What are you feeling right now?
Do you ever find yourself forgetting how you got somewhere? Not in a figurative, existential “what has happened to my life!?” kind of way. In a very real, very specific, “how did I physically get to this apartment/store/office/bar?” kind of way. It happens, and it used to happen to me more often than I care to admit.Urban Dictionary defines autopilot as that feeling like you are just going through the motions, your mind is gone. We have all found ourselves there. Whether its driving to work, not knowing which route we took through rush hour traffic, or ending up in the storage closet forgetting why we went in there in the first place, we have all turned on our autopilot setting. It is the opposite of awareness – and no matter how you look at it, it is dangerous. In autopilot, we miss things, big and small, that may cause harm to ourselves and others either physically or emotionally. I found myself in autopilot mode a lot when I was mid-way through my undergraduate experience. I was running from class to work to dance rehearsal to a party, and not only would I forget how I got to each place, but I’d forget the experience of being in each place almost entirely because I was not paying attention. The details weren’t important to me; it was all about getting through the day and getting from Point A to Point B.
I started practicing mindfulness meditation right around that time when someone very close to me was meditating to treat his depression. To me, mindfulness is much bigger than the meditation practice itself. It is a life practice, part of every moment of every day. It is awareness of yourself and of your surroundings, and letting each experience come and go without judgment.

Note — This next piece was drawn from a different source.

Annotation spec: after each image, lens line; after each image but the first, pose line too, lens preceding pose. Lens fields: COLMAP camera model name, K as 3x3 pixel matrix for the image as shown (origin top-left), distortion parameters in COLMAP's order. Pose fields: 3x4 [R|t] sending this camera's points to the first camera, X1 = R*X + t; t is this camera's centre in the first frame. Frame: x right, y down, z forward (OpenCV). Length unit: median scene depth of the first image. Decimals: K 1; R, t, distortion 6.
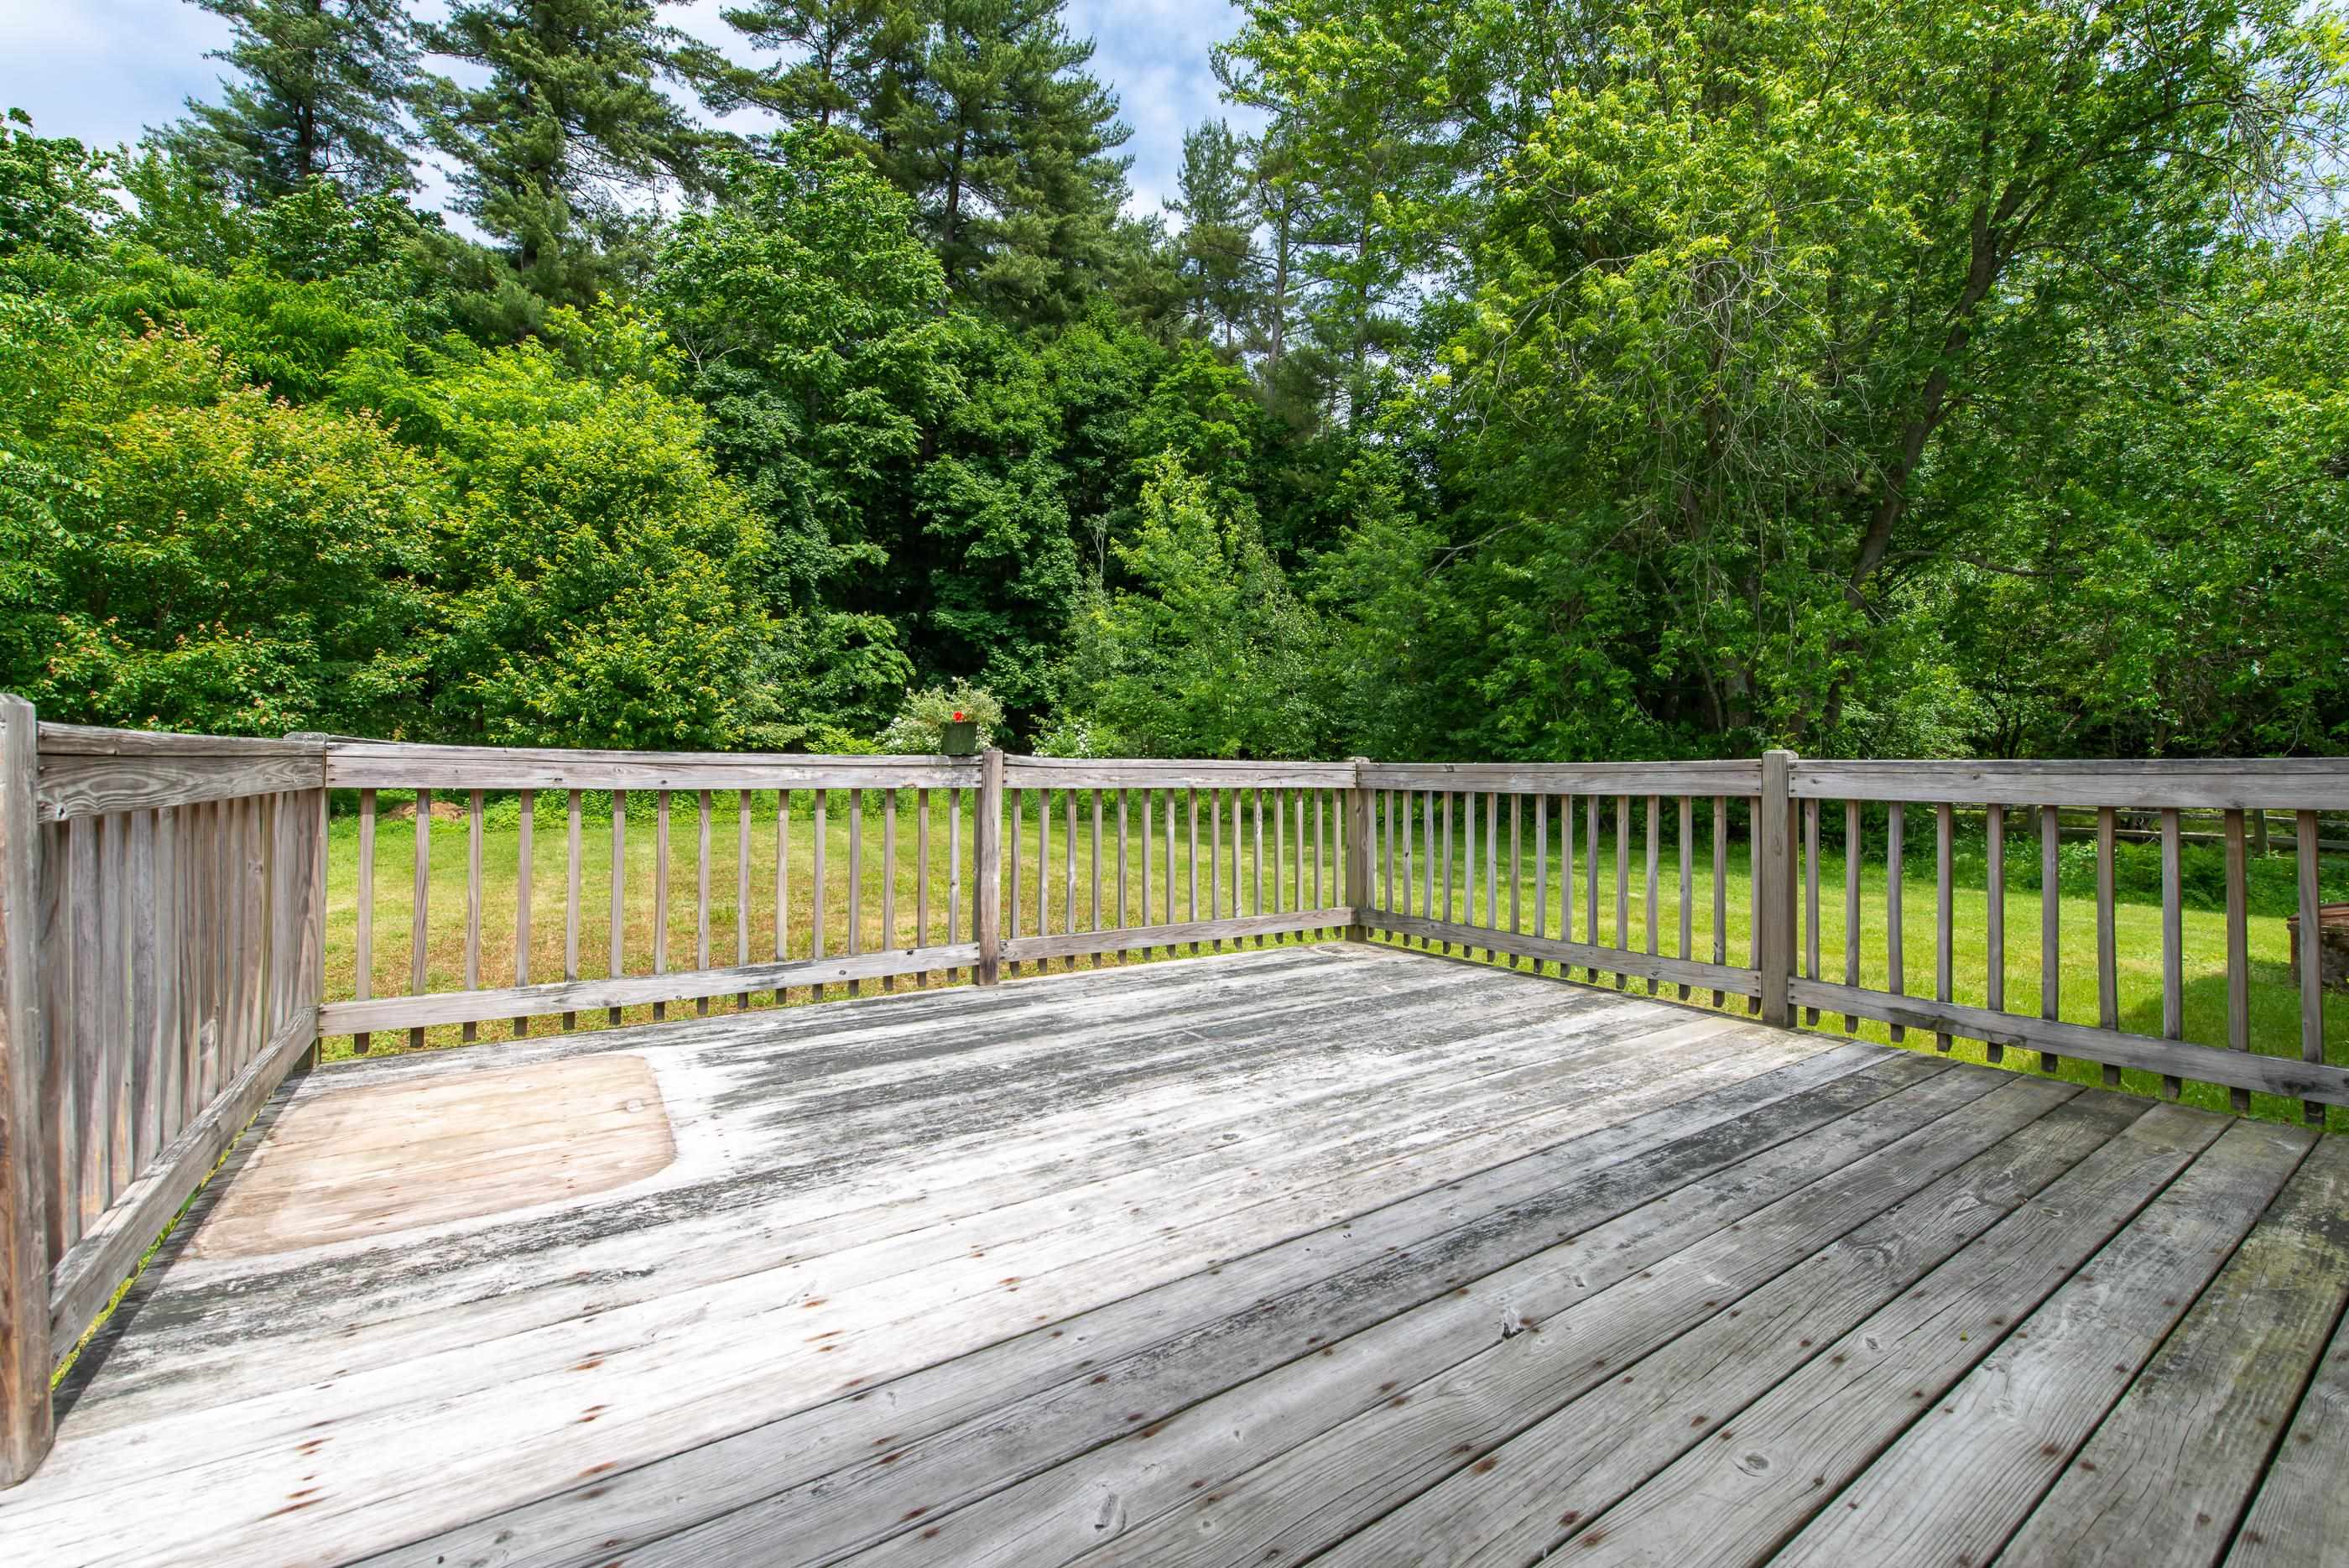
lens RADIAL K [[951.1, 0, 1171.9], [0, 951.1, 767.3], [0, 0, 1]] dist [-0.015202, -0.001565]
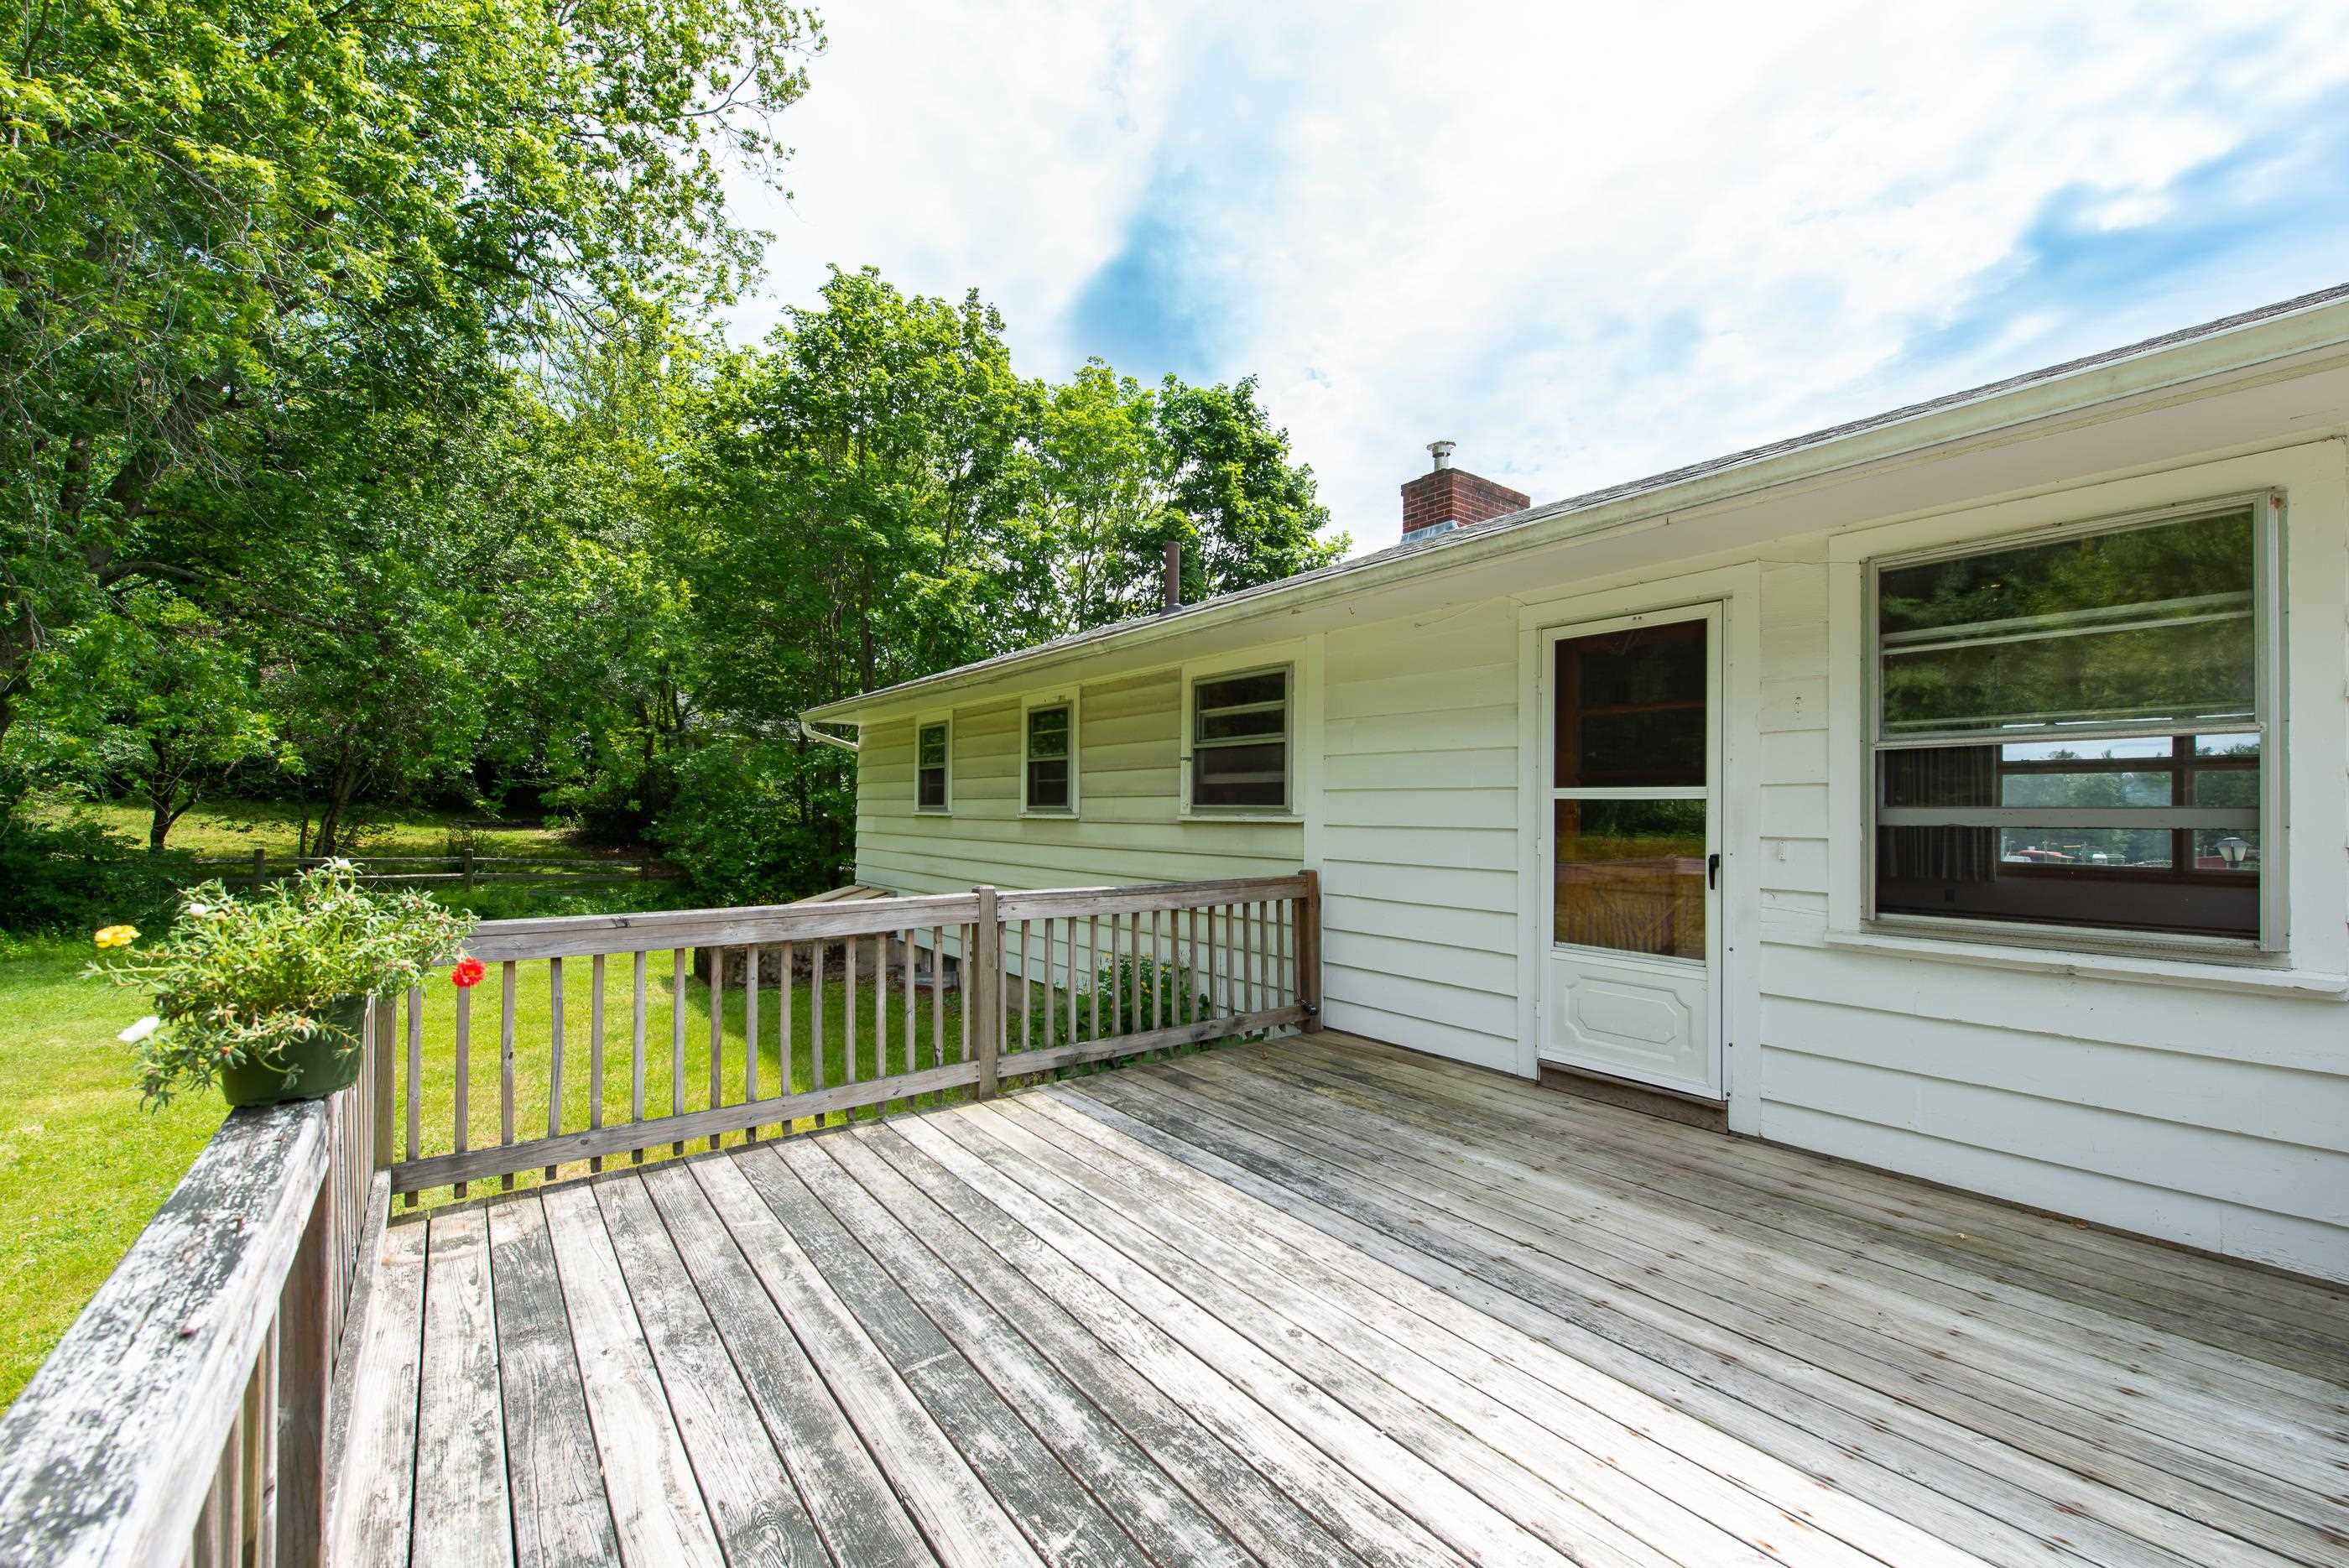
lens RADIAL K [[951.1, 0, 1157.1], [0, 951.1, 798.2], [0, 0, 1]] dist [-0.015202, -0.001565]
pose [[-0.053506, 0.002388, 0.998565, -0.304999], [-0.002592, 0.999993, -0.002530, -0.061337], [-0.998564, -0.002724, -0.053500, 0.380300]]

I am also aware that this awareness is an extremely tall order. At first, I was down on myself all the time in the beginning. Down because I would find myself daydreaming or because I noticed that my mind was wandering. But that is just it. The most important part of all of it, for me at least, is being at peace with your own humanity and imperfections. And that right there is where mindfulness meditation and Rooted Self Expression Center intersect. Emotional check-ins are the essence of mindfulness. It is the time we take during a session at Rooted when we ask ourselves, “What am I feeling right now?” It is so simple, but is also something we rarely do for ourselves from day to day. And for me, these check-ins have taken my mindfulness practice to the next level. In his book Wherever You Go, There You Are, Jon Kabat-Zinn, one of the lead researchers of mindfulness meditation, offers ways of beginning a personal practice. Zinn and others do a great job of making meditation and mindfulness accessible, but it was not until I began bringing emotional check-ins into my daily life that it all felt real for me. Before, mindfulness was an objective, non-judgmental way of seeing the world and “riding the wave” of life. Now, mindfulness is a non-judgmental way of seeing myself, as well as my environment and the experiences that I have in that environment. This new take on something I have been doing and learning about for so long has me thinking about myself a little more – a truth that used to bring about guilt and anxiety, and now gives me strength and confidence and peace.
For the record: I am not at all saying that with this new combination of mindfulness practice and asking myself what I am feeling more often I am now balanced. My worries have not all dissipated, and my problems have not all been magically solved. But – I can honestly tell you that I feel more calm in the face of stress, more accepting of my imperfections and those of others, and more like I am living my life as opposed to moving through it.
My personal Rooted journey is still evolving, but these emotional check-ins were certainly my jumping off point. They were easy to implement into my everyday, and were a point of intersection between the work I was doing (and still am) at Rooted with the mindfulness practice I had developed. So, now it’s your turn. Go ahead! Stop reading, close your eyes, and ask yourself, “What am I feeling right now?”